» TRECHO DO DOCUMENTO
====================

A presidente, contrariando os que a
tomam como estulta, fez a leitura correta da situação. Pode parecer um
paradoxo, mas Dilma viu algo de positivo no desvario oportunista de Cunha
quando afirmou que “foi melhor assim,
pois a indefinição que imobilizava o governo acabou”. É que finalmente
ficou claro que não se pode esperar nada de bom de alguém que só tem a
chantagem, a barganha e a voracidade por cargos como arma politica. O governo
entendeu que se os deputados petistas votassem a favor de Cunha no Conselho de
Ética num dia, ele se voltaria contra o governo no dia seguinte. Foi por isso
que Rui Falcão pediu pela admissibilidade do processo. Afinal, o que esperar de
quem acatou o pedido de impeachment apenas para retaliar o governo?
Cunha não é republicano. Ele vive
num mundo pré-medieval, onde a “coisa pública” ainda não era utilizada. Cunha é
um golpista cínico que só pensa em salvar seu mandato, seu status e o dinheiro
que esbulhou dos cofres públicos. Ele não passa de um joguete nas mãos dos que
jamais cruzariam o rubicão para se jactarem como heróis. Cunha será manuseado
por seus pares e cúmplices, para fustigar Dilma e o PT, e quando não mais for
útil será cuspido do Congresso Nacional como foi Severino Cavalcanti, por
exemplo.
Dilma quer apressar o andamento do
impeachment para ver se governa em águas menos revoltas e para estancar as
articulações golpistas, revestidas de alguma legalidade e/ou legitimidade, que
permeiam o ambiente contaminado pelo inconformismo antidemocrático dos que
perderam a eleição de 2014. Mas, a imobilidade segue, pois o espírito cívico
republicano sumiu de Brasília. A situação é a pior possível e só confirma a
tese de Luis Fernando Veríssimo de que “no
Brasil, o fundo do poço é tão somente uma etapa”.

====================

» TAREFAS
• 1. Responda com base no artigo sobre Dilma e Cunha:
(a) O que Rui Falcão pediu?
(b) Quem é dado como exemplo de alguém "cuspido do Congresso Nacional"?
(c) A quem é atribuída a tese de que "o fundo do poço é tão somente uma etapa"?
• 2. Segundo o artigo sobre Dilma e Cunha, por que Rui Falcão "pediu pela admissibilidade do processo"?
• 3. Continue o artigo sobre Dilma e Cunha a partir do ponto em que ele termina.
Os registros provêm de uma fonte distinta da do artigo sobre Dilma e Cunha.

» REGISTROS
====================

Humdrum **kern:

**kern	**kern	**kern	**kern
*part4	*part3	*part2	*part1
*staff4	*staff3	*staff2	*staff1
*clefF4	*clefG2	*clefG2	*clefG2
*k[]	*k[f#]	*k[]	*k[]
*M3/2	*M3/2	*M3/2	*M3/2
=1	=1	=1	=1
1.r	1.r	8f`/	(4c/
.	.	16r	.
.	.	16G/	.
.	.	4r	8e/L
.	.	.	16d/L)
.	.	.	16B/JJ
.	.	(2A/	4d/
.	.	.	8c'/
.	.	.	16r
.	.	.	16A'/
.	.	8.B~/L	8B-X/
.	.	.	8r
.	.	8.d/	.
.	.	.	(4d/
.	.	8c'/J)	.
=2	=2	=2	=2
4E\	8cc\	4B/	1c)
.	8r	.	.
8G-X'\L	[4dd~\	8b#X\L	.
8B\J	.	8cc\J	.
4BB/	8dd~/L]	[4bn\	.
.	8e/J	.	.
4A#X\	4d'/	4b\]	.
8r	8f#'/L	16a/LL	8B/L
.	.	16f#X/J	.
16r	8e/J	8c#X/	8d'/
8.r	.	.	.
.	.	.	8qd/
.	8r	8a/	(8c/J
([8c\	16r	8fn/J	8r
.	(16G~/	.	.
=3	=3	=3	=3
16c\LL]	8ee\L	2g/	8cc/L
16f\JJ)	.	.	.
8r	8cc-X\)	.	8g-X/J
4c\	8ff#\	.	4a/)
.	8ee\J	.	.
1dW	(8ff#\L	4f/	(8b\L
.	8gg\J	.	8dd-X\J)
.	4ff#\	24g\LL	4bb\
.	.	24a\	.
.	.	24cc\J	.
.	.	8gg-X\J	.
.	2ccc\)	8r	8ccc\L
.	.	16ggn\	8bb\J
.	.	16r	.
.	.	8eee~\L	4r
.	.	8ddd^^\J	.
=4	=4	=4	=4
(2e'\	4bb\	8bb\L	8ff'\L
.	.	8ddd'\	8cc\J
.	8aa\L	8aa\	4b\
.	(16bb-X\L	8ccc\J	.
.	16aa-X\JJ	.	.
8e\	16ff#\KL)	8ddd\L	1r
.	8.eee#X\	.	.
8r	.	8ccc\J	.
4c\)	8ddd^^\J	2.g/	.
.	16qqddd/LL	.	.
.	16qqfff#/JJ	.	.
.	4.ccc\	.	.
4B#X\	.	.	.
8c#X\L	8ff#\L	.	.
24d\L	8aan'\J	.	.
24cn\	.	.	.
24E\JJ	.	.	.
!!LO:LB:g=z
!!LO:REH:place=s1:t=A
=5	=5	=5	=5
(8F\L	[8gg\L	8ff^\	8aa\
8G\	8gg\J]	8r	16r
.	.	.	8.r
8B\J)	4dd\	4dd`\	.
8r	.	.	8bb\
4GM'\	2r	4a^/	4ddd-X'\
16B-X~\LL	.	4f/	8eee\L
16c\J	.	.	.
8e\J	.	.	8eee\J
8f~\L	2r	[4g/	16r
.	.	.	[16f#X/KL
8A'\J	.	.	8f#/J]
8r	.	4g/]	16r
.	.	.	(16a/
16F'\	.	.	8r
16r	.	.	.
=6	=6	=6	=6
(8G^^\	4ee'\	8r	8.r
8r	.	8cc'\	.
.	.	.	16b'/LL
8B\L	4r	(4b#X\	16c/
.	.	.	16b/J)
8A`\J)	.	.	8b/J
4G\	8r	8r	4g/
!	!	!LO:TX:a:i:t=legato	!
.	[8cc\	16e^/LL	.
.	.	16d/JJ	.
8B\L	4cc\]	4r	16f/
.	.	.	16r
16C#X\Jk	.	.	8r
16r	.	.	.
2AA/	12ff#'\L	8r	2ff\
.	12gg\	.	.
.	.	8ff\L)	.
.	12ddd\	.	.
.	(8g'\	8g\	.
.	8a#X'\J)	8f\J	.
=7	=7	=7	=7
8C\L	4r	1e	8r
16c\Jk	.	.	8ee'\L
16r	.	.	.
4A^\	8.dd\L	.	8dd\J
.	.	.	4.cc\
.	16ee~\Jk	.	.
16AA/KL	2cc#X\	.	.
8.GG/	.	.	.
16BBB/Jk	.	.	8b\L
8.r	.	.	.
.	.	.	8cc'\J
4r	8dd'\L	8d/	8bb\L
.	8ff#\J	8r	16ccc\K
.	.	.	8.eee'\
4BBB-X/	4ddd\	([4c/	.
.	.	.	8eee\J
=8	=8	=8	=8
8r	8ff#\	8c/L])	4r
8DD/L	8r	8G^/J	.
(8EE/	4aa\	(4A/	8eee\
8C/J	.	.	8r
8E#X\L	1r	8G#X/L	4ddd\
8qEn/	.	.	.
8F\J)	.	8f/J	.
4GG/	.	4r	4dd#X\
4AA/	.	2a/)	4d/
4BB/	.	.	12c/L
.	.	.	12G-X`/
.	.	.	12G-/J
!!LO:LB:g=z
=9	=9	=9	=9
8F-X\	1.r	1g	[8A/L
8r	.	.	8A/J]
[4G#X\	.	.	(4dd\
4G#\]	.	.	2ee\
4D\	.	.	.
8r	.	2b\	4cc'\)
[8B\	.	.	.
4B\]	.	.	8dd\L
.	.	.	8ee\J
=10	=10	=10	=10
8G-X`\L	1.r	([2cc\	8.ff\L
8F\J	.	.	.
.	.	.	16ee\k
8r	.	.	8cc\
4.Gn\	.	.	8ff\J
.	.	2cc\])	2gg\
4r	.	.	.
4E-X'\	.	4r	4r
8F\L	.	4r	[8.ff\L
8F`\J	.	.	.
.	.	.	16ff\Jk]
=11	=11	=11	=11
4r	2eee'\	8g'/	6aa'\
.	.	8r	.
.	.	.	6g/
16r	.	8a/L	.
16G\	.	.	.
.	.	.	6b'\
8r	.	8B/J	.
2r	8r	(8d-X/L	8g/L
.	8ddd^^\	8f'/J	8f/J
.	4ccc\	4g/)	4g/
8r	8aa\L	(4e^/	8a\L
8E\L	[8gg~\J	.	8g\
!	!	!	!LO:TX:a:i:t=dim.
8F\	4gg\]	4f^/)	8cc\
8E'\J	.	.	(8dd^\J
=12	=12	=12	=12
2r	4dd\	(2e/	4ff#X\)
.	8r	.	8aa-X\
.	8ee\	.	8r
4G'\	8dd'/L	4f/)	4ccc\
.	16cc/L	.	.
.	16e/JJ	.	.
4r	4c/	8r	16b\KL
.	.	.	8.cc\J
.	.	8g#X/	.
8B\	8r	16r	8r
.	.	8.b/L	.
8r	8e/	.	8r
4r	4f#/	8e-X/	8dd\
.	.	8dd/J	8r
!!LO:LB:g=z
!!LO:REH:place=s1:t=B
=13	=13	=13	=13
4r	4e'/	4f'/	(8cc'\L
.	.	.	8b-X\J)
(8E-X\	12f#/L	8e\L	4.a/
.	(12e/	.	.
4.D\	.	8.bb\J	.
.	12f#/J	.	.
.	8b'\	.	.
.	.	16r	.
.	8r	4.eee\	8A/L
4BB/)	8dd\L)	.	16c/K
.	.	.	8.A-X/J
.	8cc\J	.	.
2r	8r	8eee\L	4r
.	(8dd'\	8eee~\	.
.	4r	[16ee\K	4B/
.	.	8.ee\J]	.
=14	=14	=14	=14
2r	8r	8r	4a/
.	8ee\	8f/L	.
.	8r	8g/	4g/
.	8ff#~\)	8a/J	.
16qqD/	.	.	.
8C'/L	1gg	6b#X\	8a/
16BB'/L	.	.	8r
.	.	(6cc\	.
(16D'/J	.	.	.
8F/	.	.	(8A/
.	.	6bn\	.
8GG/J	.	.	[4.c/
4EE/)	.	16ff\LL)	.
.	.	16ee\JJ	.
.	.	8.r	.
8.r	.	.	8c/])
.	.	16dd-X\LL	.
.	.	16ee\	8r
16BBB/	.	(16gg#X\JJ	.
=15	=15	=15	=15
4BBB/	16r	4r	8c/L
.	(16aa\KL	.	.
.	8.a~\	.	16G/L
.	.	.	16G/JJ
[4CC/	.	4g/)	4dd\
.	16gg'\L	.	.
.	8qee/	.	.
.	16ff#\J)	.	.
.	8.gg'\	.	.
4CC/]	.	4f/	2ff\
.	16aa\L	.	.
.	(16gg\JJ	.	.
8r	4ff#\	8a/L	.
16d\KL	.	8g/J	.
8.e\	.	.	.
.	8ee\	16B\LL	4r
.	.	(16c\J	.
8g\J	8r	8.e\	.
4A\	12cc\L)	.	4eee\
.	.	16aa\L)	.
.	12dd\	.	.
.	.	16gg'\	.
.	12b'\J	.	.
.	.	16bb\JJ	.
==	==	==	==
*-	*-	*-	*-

====================

» RESPOSTAS
• 1.
(a) A admissibilidade do processo.
(b) Severino Cavalcanti.
(c) A Luis Fernando Veríssimo.

• 2. O governo entendeu que, se os deputados petistas votassem a favor de Cunha no Conselho de Ética num dia, ele se voltaria contra o governo no dia seguinte.

• 3.
Vejamos que se estabeleceu um dilema
institucional. É que o governo não tem maioria no Congresso para governar e a
oposição não possui maioria qualificada para dar célere prosseguimento ao golpe
disfarçado de impeachment. No episódio da formação da Comissão, na Câmara dos
Deputados, que analisará o pedido de impeachment se viu isso. A oposição teve
272 votos, mas precisa de 342 para aprovar o impedimento. A situação teve 199
votos quando precisa ter 172 para barrar o processo. Essa vantagem de 27 votos
se esvai rapidamente num Congresso onde se parlamenta à base de chantagens,
cinismos, ameaças, barganhas e toda sorte de comportamentos nada republicanos.
Como farsa não como tragédia, o
vice-presidente Michel Temer também cruzou o rubicão ao criar o fato que
declarou seu rompimento com a presidente Dilma. Ele a enviou uma carta
lamuriada pelos interesses do PMDB que só enxerga cargos. O estadista, expert
em constitucionalismo, que acreditávamos ser o vice-presidente sucumbiu a uma
cantilena onde se regateia a atenção da presidente e se cita atos comezinhos da
vida palaciana. Temer vem manobrando, pelos braços de Eduardo Cunha, a
defenestração de Dilma seja pelo impeachment, seja pela renúncia forçada. A
carta, instrumento de chacota nas redes sociais, queria provar uma fragilidade
do vice-presidente que jamais foi real.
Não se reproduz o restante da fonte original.